** TASK TO CARRY OUT **
Each entry is to be given again precisely, and no picture may be carried over.

** INPUT **

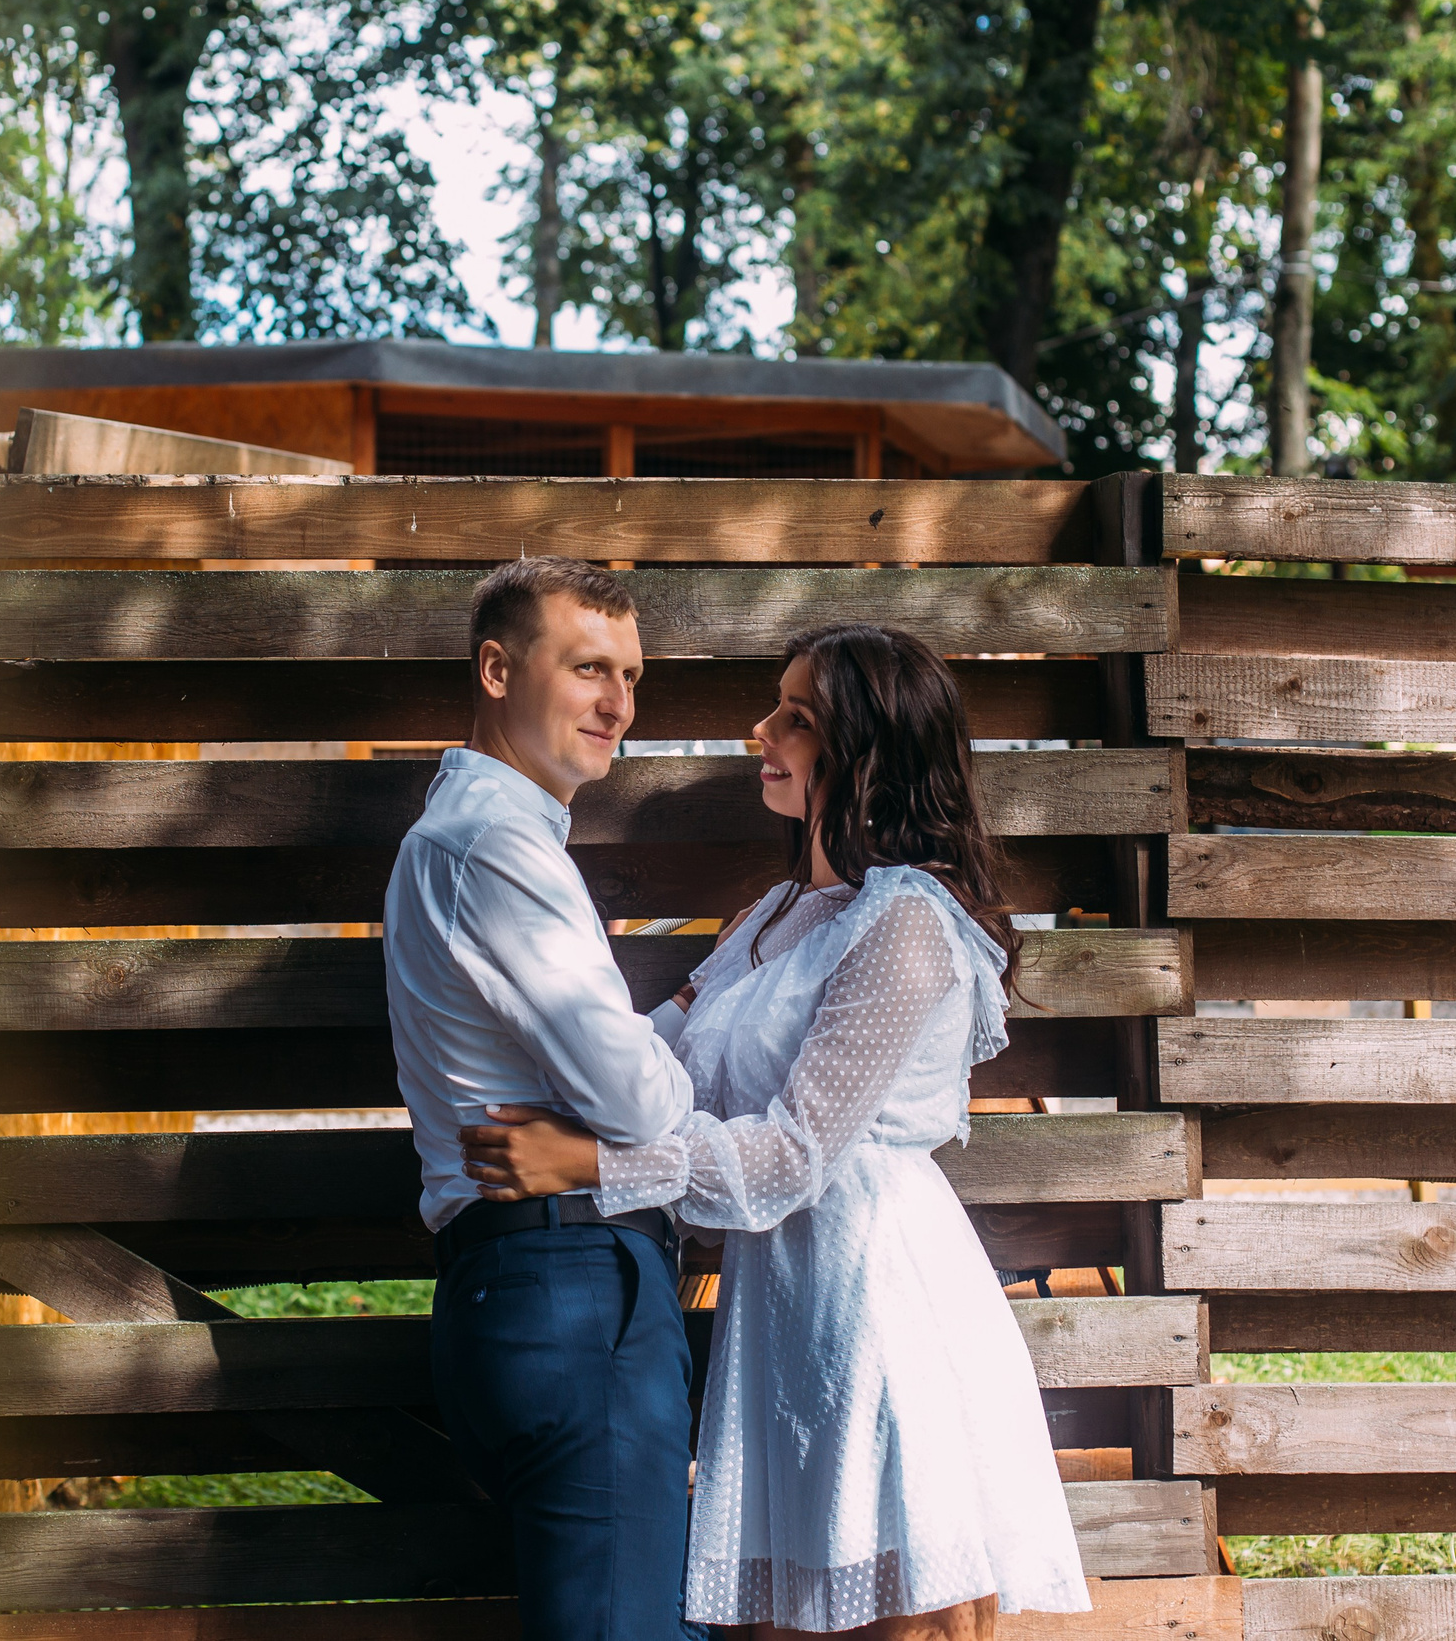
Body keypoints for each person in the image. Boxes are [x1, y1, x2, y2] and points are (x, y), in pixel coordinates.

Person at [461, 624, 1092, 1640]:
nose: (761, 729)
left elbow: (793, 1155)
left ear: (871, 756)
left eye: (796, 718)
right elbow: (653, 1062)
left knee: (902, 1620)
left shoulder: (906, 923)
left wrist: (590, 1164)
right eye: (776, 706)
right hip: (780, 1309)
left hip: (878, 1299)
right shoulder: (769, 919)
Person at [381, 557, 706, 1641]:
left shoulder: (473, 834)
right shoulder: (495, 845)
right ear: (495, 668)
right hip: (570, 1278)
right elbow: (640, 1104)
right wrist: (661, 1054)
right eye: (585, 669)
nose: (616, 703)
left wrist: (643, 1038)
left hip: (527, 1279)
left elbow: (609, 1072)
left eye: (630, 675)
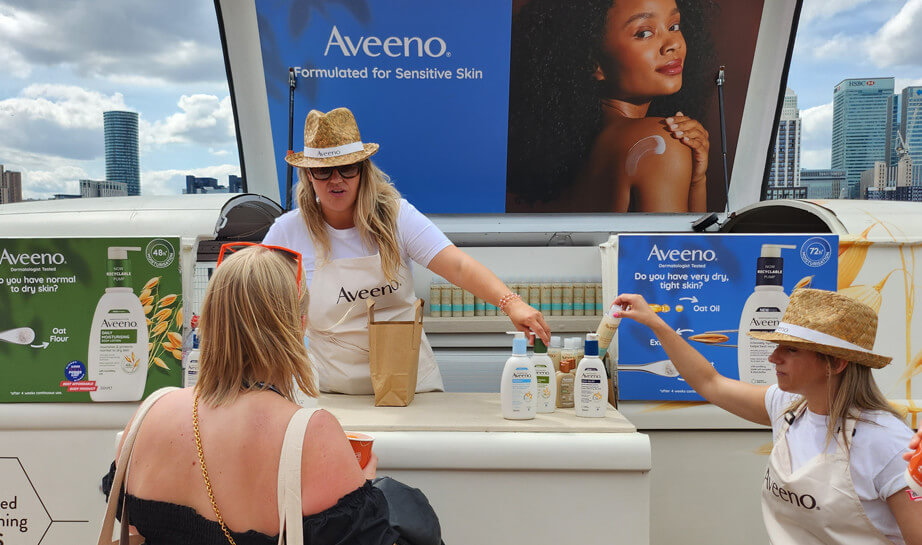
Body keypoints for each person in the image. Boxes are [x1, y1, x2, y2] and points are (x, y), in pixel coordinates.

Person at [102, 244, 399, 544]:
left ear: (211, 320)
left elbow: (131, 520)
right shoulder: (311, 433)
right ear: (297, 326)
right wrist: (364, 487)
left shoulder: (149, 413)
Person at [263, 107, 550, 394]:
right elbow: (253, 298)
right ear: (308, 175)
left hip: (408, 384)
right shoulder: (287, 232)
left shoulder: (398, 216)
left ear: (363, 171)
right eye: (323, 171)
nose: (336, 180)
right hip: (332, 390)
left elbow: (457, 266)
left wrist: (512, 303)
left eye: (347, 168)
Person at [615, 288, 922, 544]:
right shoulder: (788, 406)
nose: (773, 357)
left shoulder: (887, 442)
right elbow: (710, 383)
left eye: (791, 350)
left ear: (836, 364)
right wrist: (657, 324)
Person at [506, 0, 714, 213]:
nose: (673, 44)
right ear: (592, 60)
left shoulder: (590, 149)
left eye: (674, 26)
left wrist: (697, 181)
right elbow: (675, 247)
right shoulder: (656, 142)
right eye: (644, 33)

** SOLUTION FOR THIS PROBLEM **
Body keypoints for each person in the image. Boxes are [x1, y1, x2, y2] and points are (x, y), in pixel coordinates.

Person at [461, 624, 1092, 1640]:
nose: (761, 729)
left elbow: (793, 1155)
left ear: (871, 756)
left eye: (796, 718)
right elbow: (653, 1062)
left knee: (902, 1620)
left shoulder: (906, 923)
left wrist: (590, 1164)
right eye: (776, 706)
right hip: (780, 1309)
left hip: (878, 1299)
right shoulder: (769, 919)
Person at [381, 557, 706, 1641]:
left shoulder: (473, 834)
right shoulder: (495, 845)
right ear: (495, 668)
right hip: (570, 1278)
right elbow: (640, 1104)
right wrist: (661, 1054)
right eye: (585, 669)
nose: (616, 703)
left wrist: (643, 1038)
left hip: (527, 1279)
left elbow: (609, 1072)
left eye: (630, 675)
Body keypoints for each person in the image. Boxes are [x1, y1, x2, y2] and points are (x, y), in pixel coordinates.

Person at [102, 244, 399, 544]:
left ear: (211, 320)
left elbow: (131, 520)
right shoulder: (311, 433)
right ear: (297, 326)
right wrist: (364, 487)
left shoulder: (149, 413)
Person at [263, 107, 550, 394]:
right elbow: (253, 298)
right ear: (308, 175)
left hip: (408, 384)
right shoulder: (287, 232)
left shoulder: (398, 216)
left ear: (363, 171)
right eye: (323, 171)
nose: (336, 180)
right hip: (332, 390)
left elbow: (457, 266)
left wrist: (512, 303)
left eye: (347, 168)
Person at [615, 288, 922, 544]:
right shoulder: (788, 406)
nose: (773, 357)
left shoulder: (887, 442)
right elbow: (710, 383)
left eye: (791, 350)
left ear: (836, 364)
right wrist: (657, 324)
Person at [506, 0, 714, 213]:
nose: (673, 44)
right ear: (592, 60)
left shoulder: (590, 149)
left eye: (674, 26)
left wrist: (697, 181)
right elbow: (675, 247)
right shoulder: (656, 142)
right eye: (644, 33)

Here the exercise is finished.